Microsoft’s Jacob Andreou is killing off low-value Copilot features, and the AI market should take notes

1 hour ago 2



Microsoft’s AI assistant has been everywhere. In your Word docs, your Notepad, your Photos app, your email, your browser. Turns out “everywhere” isn’t the same thing as “useful.”

Jacob Andreou, the newly installed Executive Vice President of Microsoft’s Copilot division, is now systematically stripping out Copilot integrations from lower-performing Windows applications.

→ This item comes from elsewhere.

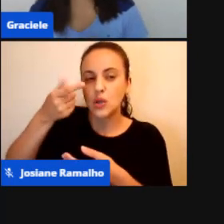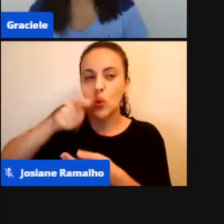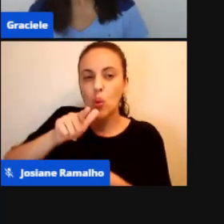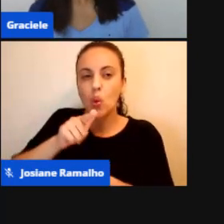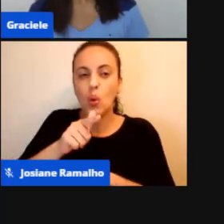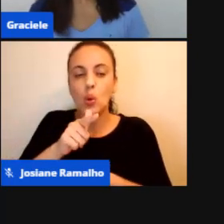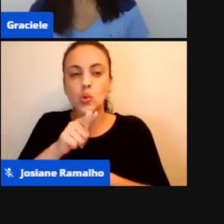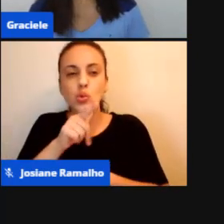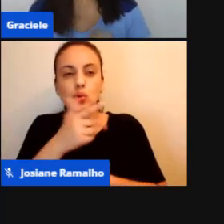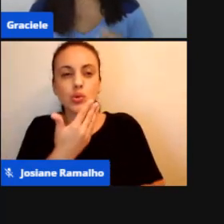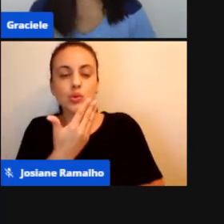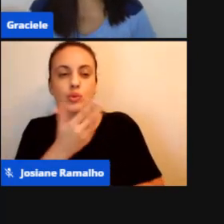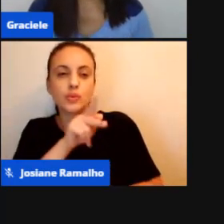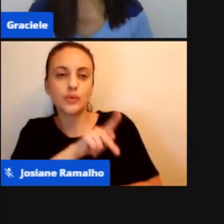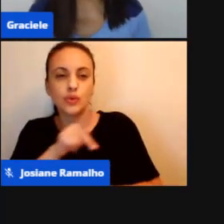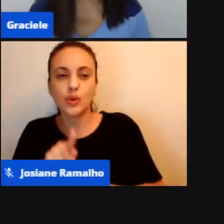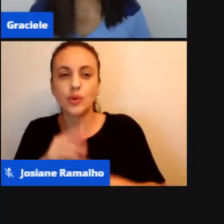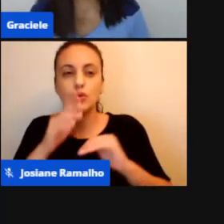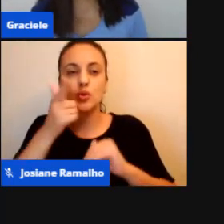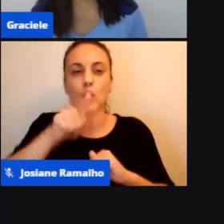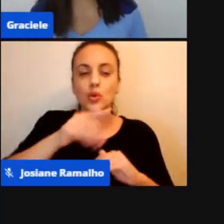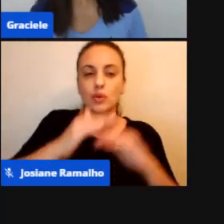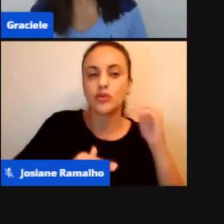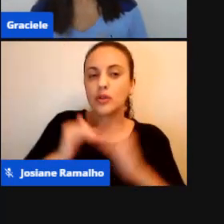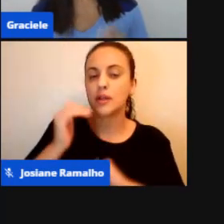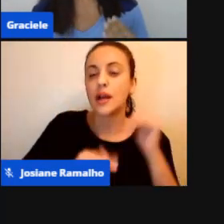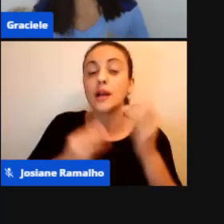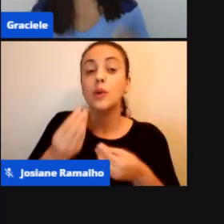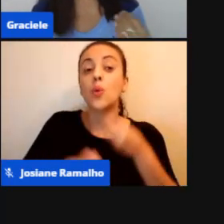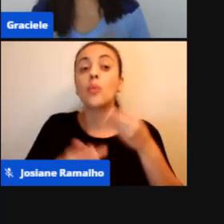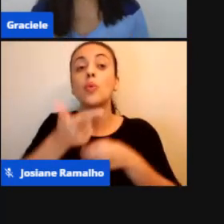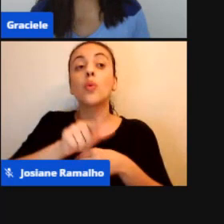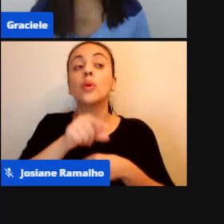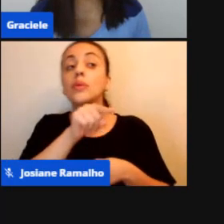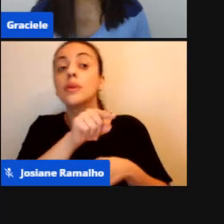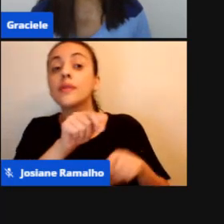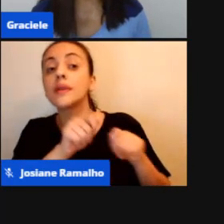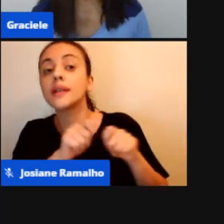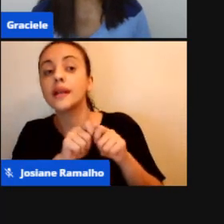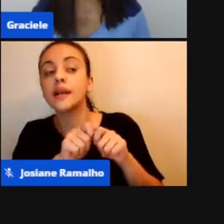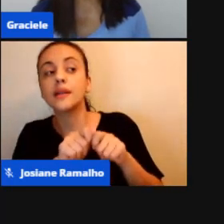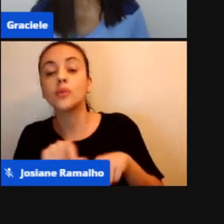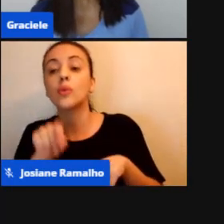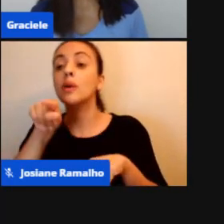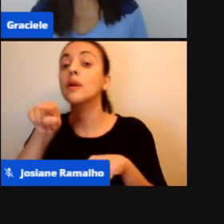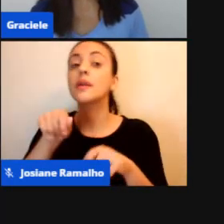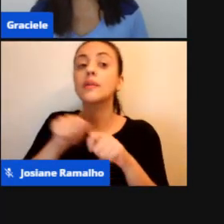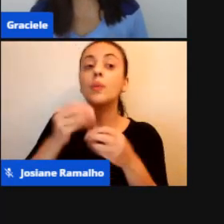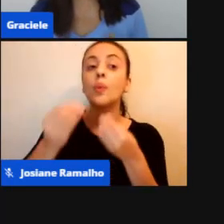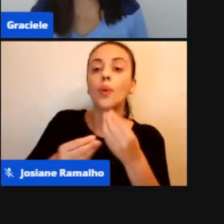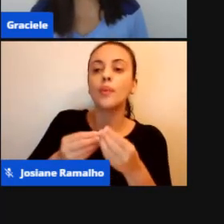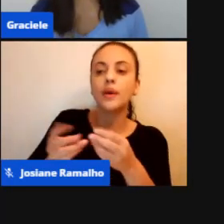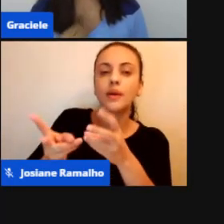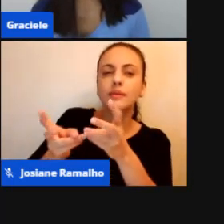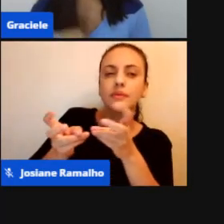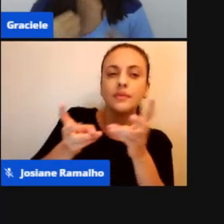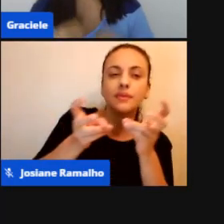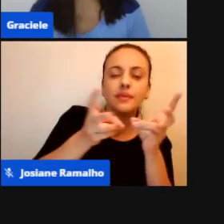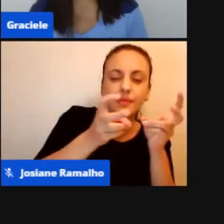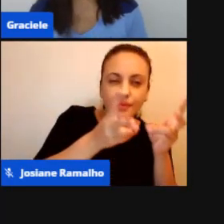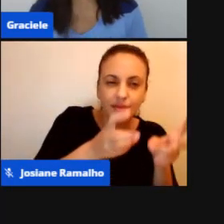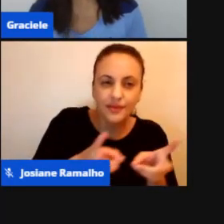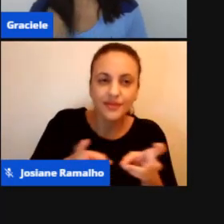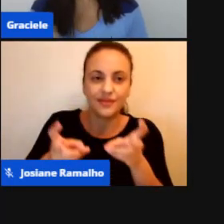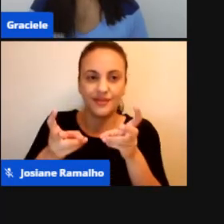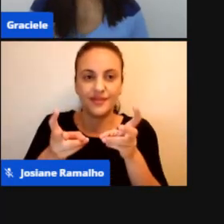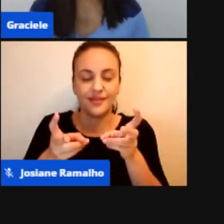Como que os outros colegas estão fazendo? E isso nos traz algumas percepções. No entanto, que nós criamos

Notepad and Photos are among the apps losing their AI sidekick.

The adoption problem Microsoft can’t ignore

Here’s the number that explains everything Andreou is doing: 4.5%. That’s the share of Microsoft’s 450 million Microsoft 365 customers who are actually paying for Copilot features.

Andreou, who took the helm on March 17, 2026, appears to understand this. Rather than continuing to bolt AI onto every application regardless of whether users want it there, he’s advocating for a focused approach: concentrate engineering resources on the integrations that actually deliver value, and kill the ones that don’t.

Who is Jacob Andreou and why does this matter

Andreou isn’t a typical Microsoft lifer. He spent years as Senior Vice President of Product at Snap, the company behind Snapchat, before a brief stint as a venture partner at Greylock. His appointment to run Copilot, reporting directly to CEO Satya Nadella and working alongside Microsoft AI CEO Mustafa Suleyman, signals that Microsoft wanted a consumer product brain, not just another enterprise software executive.

His mandate is to unify the consumer and commercial Copilot experiences under a single vision covering design, product development, growth, and engineering.

The pivot to high-impact features

Under Andreou’s leadership, Microsoft is doubling down on two specific capabilities: Copilot Tasks and Copilot Cowork. Copilot Tasks focuses on automating multi-step workflows. Copilot Cowork introduces collaborative AI assistance that works alongside teams rather than just individual users.

Copilot Cowork now includes consumption-based billing options, a model that was reportedly developed within just two months of Andreou’s arrival. That’s a meaningful departure from Microsoft’s traditional per-seat licensing approach and suggests the company is experimenting with ways to lower the barrier to entry for organizations that are curious about AI but unwilling to commit to a flat monthly fee for every employee.